Lenin described his strategy vis-à-vis the West as ‘a state of partial war’ and Putin has been thoroughly Leninist in this regard. ‘This not-quite war involved the elastic and opportunist use of a wide variety of tactics,’ writes Harding. ‘They included deception, concealed penetration, and subversion and psychological warfare.’ And also, as he describes in pitiless detail, assassination and chemical weapon attacks on the streets of Salisbury.

Most of us in parliament suspected Putin’s actions throughout the long drawn-out post-2016 Brexit crisis. It strengthened the case for a second referendum before we left the EU, given the closeness of the 2016 result and the inability of May or Johnson to deliver even an approximation of the benefits of Brexit previously promised by the Leave campaign.

Since we left the EU in January, none of these concerns has weakened. On the contrary, Covid-19 has magnified the risks of diplomatic and economic isolation, while both Putin and now also Xi of China have turned themselves into life dictators whose belligerence and danger increase daily.

‘The way forward lies with taking action with our allies,’ concludes the report. ‘The West is strongest when it acts collectively and that is the way in which we can best attach a cost to Putin’s action.’ Yet the government to which the report is made does precisely the opposite, undermining collective action with our allies in Europe.

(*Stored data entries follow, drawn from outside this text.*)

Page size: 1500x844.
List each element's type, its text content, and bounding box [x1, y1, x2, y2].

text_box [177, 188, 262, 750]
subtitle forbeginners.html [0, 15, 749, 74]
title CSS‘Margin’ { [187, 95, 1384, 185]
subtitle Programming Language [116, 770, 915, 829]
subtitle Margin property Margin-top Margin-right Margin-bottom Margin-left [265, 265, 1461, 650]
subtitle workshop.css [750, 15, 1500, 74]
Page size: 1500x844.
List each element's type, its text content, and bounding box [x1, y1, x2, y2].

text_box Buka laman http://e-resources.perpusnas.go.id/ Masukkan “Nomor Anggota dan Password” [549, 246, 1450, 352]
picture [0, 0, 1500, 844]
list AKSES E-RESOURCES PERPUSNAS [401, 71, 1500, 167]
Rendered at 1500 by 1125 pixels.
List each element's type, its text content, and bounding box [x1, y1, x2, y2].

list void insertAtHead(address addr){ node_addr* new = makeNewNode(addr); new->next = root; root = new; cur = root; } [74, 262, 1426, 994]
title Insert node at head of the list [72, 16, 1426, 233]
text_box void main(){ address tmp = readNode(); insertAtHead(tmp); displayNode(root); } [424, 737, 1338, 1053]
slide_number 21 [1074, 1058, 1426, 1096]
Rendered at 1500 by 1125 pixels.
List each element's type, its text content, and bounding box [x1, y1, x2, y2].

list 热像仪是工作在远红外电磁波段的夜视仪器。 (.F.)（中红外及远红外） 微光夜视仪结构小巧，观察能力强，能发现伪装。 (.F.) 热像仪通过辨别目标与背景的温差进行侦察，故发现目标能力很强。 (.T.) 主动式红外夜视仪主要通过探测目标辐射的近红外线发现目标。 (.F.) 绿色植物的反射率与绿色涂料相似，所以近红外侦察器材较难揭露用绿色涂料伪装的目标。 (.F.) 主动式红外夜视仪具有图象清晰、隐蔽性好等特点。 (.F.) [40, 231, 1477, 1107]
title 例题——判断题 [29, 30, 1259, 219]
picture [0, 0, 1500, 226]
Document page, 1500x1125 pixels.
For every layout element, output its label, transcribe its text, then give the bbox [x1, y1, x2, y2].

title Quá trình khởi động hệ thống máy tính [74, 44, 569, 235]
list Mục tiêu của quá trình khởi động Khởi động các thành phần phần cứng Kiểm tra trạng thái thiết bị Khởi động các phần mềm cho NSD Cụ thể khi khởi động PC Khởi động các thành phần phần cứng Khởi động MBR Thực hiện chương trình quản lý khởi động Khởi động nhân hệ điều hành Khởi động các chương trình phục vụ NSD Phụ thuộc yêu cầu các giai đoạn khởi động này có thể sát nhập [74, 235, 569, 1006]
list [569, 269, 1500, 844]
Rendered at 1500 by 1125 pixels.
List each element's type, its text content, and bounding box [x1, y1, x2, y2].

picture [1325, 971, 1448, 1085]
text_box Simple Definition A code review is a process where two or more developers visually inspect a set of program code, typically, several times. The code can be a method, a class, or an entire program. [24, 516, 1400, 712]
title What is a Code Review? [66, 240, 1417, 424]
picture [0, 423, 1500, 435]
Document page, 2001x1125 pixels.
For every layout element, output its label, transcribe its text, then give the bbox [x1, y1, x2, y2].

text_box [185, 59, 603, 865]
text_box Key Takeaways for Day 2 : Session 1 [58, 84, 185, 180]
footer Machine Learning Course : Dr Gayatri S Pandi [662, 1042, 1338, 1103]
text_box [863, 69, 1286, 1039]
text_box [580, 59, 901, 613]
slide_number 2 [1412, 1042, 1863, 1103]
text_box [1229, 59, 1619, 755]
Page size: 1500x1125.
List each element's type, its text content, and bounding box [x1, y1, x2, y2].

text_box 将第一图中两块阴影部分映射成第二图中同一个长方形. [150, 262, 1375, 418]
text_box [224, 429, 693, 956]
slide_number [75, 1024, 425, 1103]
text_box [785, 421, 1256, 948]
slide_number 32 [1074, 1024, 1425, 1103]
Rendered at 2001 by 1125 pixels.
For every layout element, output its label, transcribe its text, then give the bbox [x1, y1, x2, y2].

A constant refrain of the Brexiters is that the EU is on the verge of collapse, so there is a higher wisdom in preparing for a post-EU world. This British delusion goes right back to the foundation of the European Coal and Steel Community in 1951. My latest biographical subject Ernie Bevin, then foreign secretary, mistakenly thought this a utopian project which would never get off the ground. His Eurosceptic heirs thought the same about the common market and the euro.

Only a few months ago Covid-19 was similarly hailed by Brexiters as proof that the nation state was all we had, and supranationalism had become the new dodo.

Except the dodo is now alive, well, and growing wings. This week’s European Council, after the typical alarums and excursions required to broker agreement on an ambitious EU response to Covid-19, has agreed a bold new Marshall Plan for European recovery. Germany and France are in the driving seat. Britain, meanwhile, is ever more isolated and at the mercy of Putin and Xi.